The story begins near the beginning of World War I and ends very near the end of the war. It is told by the character “autobiographer” first-person narrator Paul Bäumer. He quickly evolves from green recruit to among the most seasoned and savvy soldiers in the German army. His friends who joined at the same time stay with him and are important characters throughout the story, even as they gradually drop out of the story by virtue of being killed or permanently injured and sent home (mostly the former).
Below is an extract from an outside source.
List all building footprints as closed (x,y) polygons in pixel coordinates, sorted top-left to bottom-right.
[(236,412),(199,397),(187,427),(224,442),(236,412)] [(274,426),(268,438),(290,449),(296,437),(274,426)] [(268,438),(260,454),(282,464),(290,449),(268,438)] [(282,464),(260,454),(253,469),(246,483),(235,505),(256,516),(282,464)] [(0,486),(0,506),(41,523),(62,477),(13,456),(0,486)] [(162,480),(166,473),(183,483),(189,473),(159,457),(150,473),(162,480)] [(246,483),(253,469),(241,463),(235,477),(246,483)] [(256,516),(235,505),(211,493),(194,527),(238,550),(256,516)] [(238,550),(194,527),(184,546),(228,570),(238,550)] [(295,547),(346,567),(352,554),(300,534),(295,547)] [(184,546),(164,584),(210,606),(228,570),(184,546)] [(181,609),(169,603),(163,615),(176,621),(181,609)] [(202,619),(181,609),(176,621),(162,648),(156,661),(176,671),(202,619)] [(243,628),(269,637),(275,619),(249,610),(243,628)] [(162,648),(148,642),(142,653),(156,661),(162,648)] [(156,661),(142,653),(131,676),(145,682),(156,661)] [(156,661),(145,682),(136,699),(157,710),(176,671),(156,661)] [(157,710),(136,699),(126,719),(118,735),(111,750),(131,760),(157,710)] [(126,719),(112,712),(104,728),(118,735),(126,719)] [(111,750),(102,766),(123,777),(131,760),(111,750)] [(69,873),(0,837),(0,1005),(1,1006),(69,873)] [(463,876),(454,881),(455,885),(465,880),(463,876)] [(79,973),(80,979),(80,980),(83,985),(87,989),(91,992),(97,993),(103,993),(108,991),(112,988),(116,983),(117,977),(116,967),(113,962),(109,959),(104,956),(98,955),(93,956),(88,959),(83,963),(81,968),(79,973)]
Remarque draws vivid pictures of the soldier’s life in the trenches, but also just as vividly portrays scenes in makeshift hospitals, trudging back and forth to the trenches, and notably the emotionally conflicting experience on leave back in his hometown for a couple of weeks. He also served briefly in a training camp near a prison that held captured Russian soldiers. In other words, Remarque excels at bringing any kind of scene to life on the page.

The book is a novel, not an autobiographical work. But it is filled with actual experiences of the author who served in World War I. The tone is introspective and philosophical during the lulls in fighting, guarding, watching, waiting for the next onslaught. But the descriptions in the thick of the onslaughts—shelling, attacks, counterattacks, hand-to-hand fighting, killing, almost being killed—in these most horrific scenes the tone shifts to a mechanical, vivid-but-clinical, description, including when the narrator’s own comrades are killed in front of him. This reliance on a more clinical tone to describe the most horrible sights and sounds rings true. I found this exact same phenomenon in two other World War I books written from first-hand experience: Ernst Jünger’s Storm of Steel, and Ernest Hemingway’s A Farewell to Arms. Both revert to that same distancing in the detached-yet-vivid recitation of the most terrible experiences. It seems a necessary psychological-survival mechanism.

[SPOILER ALERT] On the very last page the point of view changes from first-person narrator to third-person omniscient. The “autobiographer” first-person narrator who has been telling the story from page 1 onwards, finally dies—so the point-of-view shift is necessary on the last page in order to finish the story. Seeing the end of the storyteller highlights the doomed enterprise, the mortality of everyone in such a war. Normally the reader assumes the narrator of the story must have survived it. So it is with great impact that a third-person omniscient observer steps in at the last to shock us with the death of the main character.

The sadness of the ending, and indeed of the whole story, brings home the truth of the everyday life and death of a soldier in the trenches of World War I. I highly recommend the book for it’s truth, as well as its striking æsthetic achievement as a classic work of literary art.